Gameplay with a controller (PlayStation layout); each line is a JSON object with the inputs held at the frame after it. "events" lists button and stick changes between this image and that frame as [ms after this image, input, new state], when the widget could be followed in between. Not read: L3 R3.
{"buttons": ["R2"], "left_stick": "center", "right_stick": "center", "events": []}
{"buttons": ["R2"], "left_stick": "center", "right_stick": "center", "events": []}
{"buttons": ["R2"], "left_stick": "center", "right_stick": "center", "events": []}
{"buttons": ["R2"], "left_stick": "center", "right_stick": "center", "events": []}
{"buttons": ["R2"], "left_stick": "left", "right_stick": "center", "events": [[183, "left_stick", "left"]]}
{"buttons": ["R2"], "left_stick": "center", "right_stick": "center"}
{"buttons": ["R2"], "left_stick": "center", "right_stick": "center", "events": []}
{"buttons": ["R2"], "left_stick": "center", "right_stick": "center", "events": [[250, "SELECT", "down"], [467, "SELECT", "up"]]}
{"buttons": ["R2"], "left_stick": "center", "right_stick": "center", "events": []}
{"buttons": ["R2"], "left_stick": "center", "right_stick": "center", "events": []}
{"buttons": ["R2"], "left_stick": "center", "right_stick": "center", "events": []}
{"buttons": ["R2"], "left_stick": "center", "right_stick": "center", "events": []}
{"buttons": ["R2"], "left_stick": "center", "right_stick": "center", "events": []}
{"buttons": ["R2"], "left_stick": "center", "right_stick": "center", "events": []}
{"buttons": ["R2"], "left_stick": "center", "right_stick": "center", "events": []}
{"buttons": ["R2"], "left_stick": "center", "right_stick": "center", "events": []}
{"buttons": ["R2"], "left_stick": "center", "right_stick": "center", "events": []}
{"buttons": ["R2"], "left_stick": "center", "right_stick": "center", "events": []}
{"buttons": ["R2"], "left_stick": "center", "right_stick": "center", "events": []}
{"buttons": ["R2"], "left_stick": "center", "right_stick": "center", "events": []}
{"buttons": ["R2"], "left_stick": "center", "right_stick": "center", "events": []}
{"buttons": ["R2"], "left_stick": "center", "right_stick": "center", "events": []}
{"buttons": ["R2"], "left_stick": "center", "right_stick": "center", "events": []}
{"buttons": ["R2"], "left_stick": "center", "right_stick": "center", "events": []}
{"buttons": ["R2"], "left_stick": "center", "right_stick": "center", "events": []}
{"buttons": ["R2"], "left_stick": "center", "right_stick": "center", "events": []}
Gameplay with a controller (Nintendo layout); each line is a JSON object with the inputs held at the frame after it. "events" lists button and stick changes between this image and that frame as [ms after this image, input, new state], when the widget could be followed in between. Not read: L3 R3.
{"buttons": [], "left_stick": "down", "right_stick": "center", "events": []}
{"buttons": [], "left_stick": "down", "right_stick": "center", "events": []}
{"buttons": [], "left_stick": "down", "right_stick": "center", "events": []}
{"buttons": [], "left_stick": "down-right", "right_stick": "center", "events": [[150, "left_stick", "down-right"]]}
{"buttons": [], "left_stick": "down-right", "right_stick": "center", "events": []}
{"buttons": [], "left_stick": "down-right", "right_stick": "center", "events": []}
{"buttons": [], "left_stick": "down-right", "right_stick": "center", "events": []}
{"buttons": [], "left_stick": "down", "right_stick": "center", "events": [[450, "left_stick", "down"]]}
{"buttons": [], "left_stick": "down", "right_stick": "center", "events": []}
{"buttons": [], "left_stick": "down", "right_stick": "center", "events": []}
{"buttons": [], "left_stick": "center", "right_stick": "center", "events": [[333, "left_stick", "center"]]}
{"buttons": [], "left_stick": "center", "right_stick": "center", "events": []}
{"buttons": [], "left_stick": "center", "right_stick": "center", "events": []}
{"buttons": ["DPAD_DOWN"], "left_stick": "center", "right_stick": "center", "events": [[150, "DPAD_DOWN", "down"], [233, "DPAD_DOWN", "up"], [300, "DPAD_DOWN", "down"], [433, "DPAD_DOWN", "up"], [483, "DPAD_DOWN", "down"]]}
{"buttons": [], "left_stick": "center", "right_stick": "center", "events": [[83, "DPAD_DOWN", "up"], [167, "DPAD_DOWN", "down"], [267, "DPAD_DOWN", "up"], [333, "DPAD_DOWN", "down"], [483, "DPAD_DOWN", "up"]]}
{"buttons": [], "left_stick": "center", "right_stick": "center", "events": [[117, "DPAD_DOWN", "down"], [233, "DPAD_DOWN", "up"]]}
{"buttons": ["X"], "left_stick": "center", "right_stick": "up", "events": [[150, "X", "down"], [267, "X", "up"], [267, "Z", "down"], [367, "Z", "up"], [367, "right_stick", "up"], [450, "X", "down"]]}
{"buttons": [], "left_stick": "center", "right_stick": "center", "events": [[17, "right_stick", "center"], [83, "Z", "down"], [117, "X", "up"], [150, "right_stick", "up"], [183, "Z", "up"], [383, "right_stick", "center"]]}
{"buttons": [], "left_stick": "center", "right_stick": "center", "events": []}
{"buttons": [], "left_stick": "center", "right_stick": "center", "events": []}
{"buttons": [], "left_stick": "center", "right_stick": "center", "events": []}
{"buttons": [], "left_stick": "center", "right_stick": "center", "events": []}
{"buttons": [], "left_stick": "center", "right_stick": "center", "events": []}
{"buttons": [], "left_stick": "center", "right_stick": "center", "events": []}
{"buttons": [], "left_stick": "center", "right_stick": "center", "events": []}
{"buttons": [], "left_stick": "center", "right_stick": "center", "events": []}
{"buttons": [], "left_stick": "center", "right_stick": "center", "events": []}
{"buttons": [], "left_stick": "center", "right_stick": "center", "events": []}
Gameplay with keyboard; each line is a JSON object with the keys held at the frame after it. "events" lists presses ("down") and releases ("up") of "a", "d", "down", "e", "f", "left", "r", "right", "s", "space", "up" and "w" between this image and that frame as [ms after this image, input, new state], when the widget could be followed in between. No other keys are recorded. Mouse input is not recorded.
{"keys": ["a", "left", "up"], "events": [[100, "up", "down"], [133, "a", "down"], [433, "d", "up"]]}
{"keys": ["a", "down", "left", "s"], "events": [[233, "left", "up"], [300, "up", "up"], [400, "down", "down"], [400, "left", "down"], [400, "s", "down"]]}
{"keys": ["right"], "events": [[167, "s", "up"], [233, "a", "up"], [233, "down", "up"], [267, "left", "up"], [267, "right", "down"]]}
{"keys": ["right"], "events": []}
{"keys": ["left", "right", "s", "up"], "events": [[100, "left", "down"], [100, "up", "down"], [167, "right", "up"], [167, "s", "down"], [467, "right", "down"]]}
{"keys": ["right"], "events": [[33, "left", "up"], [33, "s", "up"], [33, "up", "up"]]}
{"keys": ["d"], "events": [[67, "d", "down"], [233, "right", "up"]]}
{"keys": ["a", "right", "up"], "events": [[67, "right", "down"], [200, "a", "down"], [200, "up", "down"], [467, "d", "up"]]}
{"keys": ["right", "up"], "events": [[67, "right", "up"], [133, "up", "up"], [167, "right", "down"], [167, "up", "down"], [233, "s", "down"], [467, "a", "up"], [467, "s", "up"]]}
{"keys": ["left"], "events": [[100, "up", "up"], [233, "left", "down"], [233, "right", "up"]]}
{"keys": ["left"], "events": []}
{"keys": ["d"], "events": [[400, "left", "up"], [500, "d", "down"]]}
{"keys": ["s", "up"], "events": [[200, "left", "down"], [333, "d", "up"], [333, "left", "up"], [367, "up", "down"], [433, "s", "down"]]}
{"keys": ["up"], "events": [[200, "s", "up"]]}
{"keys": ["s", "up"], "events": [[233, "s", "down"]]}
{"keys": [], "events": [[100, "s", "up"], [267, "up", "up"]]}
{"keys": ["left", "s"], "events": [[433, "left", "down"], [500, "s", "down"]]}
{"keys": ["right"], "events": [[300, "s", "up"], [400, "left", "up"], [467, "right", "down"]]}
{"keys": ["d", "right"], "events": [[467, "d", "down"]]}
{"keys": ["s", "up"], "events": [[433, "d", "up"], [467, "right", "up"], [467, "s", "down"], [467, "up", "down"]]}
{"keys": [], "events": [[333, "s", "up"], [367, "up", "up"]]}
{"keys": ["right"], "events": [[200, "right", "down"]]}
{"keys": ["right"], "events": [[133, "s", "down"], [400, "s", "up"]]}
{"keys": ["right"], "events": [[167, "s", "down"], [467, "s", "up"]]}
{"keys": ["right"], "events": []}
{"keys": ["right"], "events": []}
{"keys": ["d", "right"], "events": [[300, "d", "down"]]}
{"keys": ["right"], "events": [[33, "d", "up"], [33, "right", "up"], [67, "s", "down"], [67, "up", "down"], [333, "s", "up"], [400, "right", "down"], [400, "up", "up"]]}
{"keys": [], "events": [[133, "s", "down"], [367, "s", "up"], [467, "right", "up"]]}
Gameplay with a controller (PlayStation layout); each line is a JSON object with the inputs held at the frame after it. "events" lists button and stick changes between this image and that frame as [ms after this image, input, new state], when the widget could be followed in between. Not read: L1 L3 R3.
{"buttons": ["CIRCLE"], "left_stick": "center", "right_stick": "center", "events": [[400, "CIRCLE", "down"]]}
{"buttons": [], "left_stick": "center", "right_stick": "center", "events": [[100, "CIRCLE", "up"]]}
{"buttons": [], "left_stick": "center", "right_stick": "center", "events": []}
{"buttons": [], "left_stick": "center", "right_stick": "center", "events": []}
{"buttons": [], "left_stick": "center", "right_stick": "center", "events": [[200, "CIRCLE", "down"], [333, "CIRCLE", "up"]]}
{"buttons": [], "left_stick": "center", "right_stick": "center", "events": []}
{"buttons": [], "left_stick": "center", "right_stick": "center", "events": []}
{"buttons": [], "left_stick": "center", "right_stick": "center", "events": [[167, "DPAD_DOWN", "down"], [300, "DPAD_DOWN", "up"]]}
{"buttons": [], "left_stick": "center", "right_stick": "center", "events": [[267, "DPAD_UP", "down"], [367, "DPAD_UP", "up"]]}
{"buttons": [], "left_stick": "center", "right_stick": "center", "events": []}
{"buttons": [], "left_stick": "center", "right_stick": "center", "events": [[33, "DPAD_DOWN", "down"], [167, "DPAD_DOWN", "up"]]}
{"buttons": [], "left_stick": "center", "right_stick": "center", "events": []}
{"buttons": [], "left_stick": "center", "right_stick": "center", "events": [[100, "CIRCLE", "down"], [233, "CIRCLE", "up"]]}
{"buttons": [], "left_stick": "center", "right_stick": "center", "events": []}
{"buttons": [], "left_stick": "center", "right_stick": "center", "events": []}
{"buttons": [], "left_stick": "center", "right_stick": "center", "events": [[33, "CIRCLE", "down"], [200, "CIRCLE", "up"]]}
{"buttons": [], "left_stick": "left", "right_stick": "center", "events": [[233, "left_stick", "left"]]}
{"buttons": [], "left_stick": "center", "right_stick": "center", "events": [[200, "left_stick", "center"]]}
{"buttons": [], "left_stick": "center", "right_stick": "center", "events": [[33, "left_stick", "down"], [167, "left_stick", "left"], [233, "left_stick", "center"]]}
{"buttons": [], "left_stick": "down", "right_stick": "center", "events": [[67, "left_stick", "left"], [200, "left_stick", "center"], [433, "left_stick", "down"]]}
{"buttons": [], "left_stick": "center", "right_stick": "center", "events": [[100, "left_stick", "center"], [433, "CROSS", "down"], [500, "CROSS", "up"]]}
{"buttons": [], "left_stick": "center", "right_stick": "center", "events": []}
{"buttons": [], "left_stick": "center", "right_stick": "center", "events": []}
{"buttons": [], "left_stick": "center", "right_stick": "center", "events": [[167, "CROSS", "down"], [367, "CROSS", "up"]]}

====================

What lines of the data contain the string "followed"? List them.

Output below —
Gameplay with a controller (PlayStation layout); each line is a JSON object with the inputs held at the frame after it. "events" lists button and stick changes between this image and that frame as [ms after this image, input, new state], when the widget could be followed in between. Not read: L3 R3.
Gameplay with a controller (Nintendo layout); each line is a JSON object with the inputs held at the frame after it. "events" lists button and stick changes between this image and that frame as [ms after this image, input, new state], when the widget could be followed in between. Not read: L3 R3.
Gameplay with keyboard; each line is a JSON object with the keys held at the frame after it. "events" lists presses ("down") and releases ("up") of "a", "d", "down", "e", "f", "left", "r", "right", "s", "space", "up" and "w" between this image and that frame as [ms after this image, input, new state], when the widget could be followed in between. No other keys are recorded. Mouse input is not recorded.
Gameplay with a controller (PlayStation layout); each line is a JSON object with the inputs held at the frame after it. "events" lists button and stick changes between this image and that frame as [ms after this image, input, new state], when the widget could be followed in between. Not read: L1 L3 R3.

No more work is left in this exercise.